La Policía Militar (PM) estimaba anoche que alrededor de 5.000 manifestantes protestaron en la zona de los Ministerios, situada en la zona central de la capital. Los manifestantes condenaron el gasto público en los estadios para la Copa Confederaciones y la Copa del Mundo, contra el alza del precio del transporte público y por la falta de recursos para la salud y la educación.


La caballería y agentes antidisturbios PM fueron activados para impedir el acceso de los manifestantes a los edificios públicos, incluyendo el Palacio Presidencial, que se encuentra a pocos metros del Congreso.
En Río de Janeiro la protesta comenzó en un ambiente tranquilo hasta que un grupo de manifestantes atacó el edificio de la Asamblea Legislativa con cócteles molotov. Hubo enfrentamientos entre manifestantes y la policía que llegó para reforzar la seguridad del edificio e impedir que tomaran por asalto la sede de la legislatura estatal.


La policía fue atacada con morteros y bombas molotov y respondió con pimienta gas lacrimógeno.


En San Pablo continuaron las protestas por quinto día consecutivo. Según la Policía Militar cerca de 30.000 personas participaron en las marchas, pero el pero el Instituto de Investigación Datafolha, sin embargo, señala que el número es de aproximadamente 65 000 personas.

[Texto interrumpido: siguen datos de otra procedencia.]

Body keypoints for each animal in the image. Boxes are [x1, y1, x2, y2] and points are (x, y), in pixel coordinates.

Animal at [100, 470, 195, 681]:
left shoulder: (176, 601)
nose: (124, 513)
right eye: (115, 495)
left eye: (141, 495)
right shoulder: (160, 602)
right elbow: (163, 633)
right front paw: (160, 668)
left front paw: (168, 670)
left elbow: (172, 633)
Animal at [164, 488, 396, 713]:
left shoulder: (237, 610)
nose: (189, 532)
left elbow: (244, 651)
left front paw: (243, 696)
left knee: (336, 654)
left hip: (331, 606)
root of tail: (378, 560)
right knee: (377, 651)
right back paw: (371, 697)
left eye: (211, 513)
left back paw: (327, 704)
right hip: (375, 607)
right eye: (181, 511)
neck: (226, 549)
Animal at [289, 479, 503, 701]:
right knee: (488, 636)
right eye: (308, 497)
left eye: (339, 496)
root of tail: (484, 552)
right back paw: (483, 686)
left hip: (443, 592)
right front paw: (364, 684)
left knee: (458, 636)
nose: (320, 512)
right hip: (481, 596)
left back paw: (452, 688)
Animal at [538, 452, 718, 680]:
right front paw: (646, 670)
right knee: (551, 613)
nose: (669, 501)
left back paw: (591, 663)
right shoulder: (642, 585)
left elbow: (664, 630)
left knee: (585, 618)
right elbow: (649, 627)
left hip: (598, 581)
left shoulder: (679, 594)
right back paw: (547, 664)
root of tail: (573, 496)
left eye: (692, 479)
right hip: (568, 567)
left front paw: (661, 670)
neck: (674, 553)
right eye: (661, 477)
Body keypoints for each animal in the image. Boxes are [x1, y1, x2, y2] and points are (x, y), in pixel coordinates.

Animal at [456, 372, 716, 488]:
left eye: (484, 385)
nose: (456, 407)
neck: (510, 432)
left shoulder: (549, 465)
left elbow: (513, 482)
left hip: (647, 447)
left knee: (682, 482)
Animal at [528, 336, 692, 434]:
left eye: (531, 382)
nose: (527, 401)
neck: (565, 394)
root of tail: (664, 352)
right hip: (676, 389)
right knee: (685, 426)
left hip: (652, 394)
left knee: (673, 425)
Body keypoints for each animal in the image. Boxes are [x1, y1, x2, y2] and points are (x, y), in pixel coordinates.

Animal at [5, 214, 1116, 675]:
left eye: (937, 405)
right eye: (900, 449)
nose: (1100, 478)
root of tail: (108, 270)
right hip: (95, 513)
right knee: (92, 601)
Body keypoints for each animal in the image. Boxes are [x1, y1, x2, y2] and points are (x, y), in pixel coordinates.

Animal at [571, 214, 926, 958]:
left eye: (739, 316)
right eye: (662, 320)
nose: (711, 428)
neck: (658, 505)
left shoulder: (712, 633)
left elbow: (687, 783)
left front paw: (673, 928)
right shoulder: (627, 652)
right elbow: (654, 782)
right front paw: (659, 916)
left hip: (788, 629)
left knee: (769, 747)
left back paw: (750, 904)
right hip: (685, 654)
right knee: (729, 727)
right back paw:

La presencia policial fue notablemente menor que en esta demostración del jueves pasado. Había más banderas de los partidos políticos, pero la mayoría de los manifestantes criticaron el intento de politizar el evento.

Los políticos

En el Congreso, los senadores partidarios del gobierno y de la oposición trataron de explotar las protestas políticas, con discursos en la plenaria. El precandidato a gobernador del Distrito Federal, Rodrigo Rollemberg (PSB-DF), dijo que las personas no están viendo los beneficios con eventos como la Copa del Mundo y no está satisfecho con la cancelación de cirugías en los hospitales públicos.


El Tucan Alvaro Dias (PR) dijo que está en marcha un movimiento para el cambio y que el modelo de gestión implementado por el oficialista Partido de los Trabajadores (PT), en estos diez años de gobierno, pone en peligro la calidad de los servicios públicos como la educación, la salud y la seguridad. El senador Jorge Viana PT (AC) condenó la violencia empleada por la policía en la represión de manifestaciones, que, dijo, muestran la insatisfacción de la población con problemas urbanos.


En Porto Alegre, donde las protestas en contra de las tarifas de autobuses comenzaron a finales de marzo, el ajuste de 2,85 reales a 3,05 reales, aprobada el 21 de ese mes por la ciudad, está suspendido por una orden de los tribunales civiles y una orden de la corte del Estado.